▶ [Problems to solve]
[a] Write out the stretch of the guitar forum post from "I got myself" through "back up a year.", word for word.
[b] Go on with the guitar forum post from its last sentence, adding a few more sentences of advice in the same voice.

(Selected text)

Re: Is there any hope to play well at this age?

Post by Rick Beauregard » Sun Dec 30, 2018 8:03 pm

Thomas wrote:
Sat Dec 29, 2018 5:40 pm
My Dad gave me a guitar when I was in early high school.
I got myself some books and learned all by myself. Every thing by myself without any teacher.
Yes I started 30 years ago , Some times I learned some classical very seriously then I just played some pop songs
some times on classical guitar some times acoustic .

I can see you have some guitar lessons in this site
How to know what level I am and from what lesson should I start?
You may find some answers in this thread Thomas. viewtopic.php?f=4&t=112357&hilit=Can+an+old+guy

As to where and whether to start the Delcamp online lessons, I’ll share my thoughts. Like you I had a couple years of lessons decades ago and restarted after retirement. I suggest you start with D01 Lesson 1 and start sight reading every exercise and all the piece. You’ll reach a point where you can’t just sight read the piece anymore. Start your study there, or maybe even back up a year.

(End Selected text)
(Listed records)

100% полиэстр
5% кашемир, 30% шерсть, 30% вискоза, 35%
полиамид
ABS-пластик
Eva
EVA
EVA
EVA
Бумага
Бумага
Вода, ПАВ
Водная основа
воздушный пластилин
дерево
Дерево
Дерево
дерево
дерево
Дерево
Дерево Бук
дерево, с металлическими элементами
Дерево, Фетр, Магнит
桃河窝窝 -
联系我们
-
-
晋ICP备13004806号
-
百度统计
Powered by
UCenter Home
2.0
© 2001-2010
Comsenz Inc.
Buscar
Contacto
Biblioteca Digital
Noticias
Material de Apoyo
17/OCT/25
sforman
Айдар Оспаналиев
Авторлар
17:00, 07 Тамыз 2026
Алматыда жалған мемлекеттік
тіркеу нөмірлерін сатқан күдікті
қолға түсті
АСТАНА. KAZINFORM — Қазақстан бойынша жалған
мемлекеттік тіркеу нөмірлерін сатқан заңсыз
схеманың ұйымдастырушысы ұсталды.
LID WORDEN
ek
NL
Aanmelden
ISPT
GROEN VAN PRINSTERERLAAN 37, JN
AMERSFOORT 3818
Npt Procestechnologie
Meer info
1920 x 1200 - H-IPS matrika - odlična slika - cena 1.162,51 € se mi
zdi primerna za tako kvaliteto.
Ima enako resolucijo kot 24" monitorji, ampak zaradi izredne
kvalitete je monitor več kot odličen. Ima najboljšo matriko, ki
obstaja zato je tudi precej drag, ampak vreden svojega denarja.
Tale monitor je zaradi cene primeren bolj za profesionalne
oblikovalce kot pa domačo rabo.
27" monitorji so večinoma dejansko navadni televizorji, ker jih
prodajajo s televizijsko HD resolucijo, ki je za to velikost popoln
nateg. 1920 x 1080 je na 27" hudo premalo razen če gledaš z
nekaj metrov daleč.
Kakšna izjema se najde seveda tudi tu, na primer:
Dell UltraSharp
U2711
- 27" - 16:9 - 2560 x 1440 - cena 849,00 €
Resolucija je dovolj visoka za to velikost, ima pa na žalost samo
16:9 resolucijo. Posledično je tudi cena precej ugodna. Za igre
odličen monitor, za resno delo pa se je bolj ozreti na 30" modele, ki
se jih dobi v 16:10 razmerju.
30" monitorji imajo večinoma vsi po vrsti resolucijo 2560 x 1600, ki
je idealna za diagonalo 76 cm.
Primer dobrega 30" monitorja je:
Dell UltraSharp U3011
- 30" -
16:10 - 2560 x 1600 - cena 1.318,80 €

(End Listed records)

▶ [Responses for each task]
[a]
I got myself some books and learned all by myself. Every thing by myself without any teacher.
Yes I started 30 years ago , Some times I learned some classical very seriously then I just played some pop songs
some times on classical guitar some times acoustic .

I can see you have some guitar lessons in this site
How to know what level I am and from what lesson should I start?
You may find some answers in this thread Thomas. viewtopic.php?f=4&t=112357&hilit=Can+an+old+guy

As to where and whether to start the Delcamp online lessons, I’ll share my thoughts. Like you I had a couple years of lessons decades ago and restarted after retirement. I suggest you start with D01 Lesson 1 and start sight reading every exercise and all the piece. You’ll reach a point where you can’t just sight read the piece anymore. Start your study there, or maybe even back up a year.

[b]
I started in D03 by this method. I was very late in the year but it was not that challenging for my level so I powered through it. The next year I continued at D04. Now I’m struggling through D07 on the Spanish Forum. The lessons provide great graded repertoire for your level, a constant source of challenge and encouragement, and great comraderie with others like us from around the world.

Good luck!
All this time I thought I was making music; it was making me.
2015 Steve Ganz "Solidarity"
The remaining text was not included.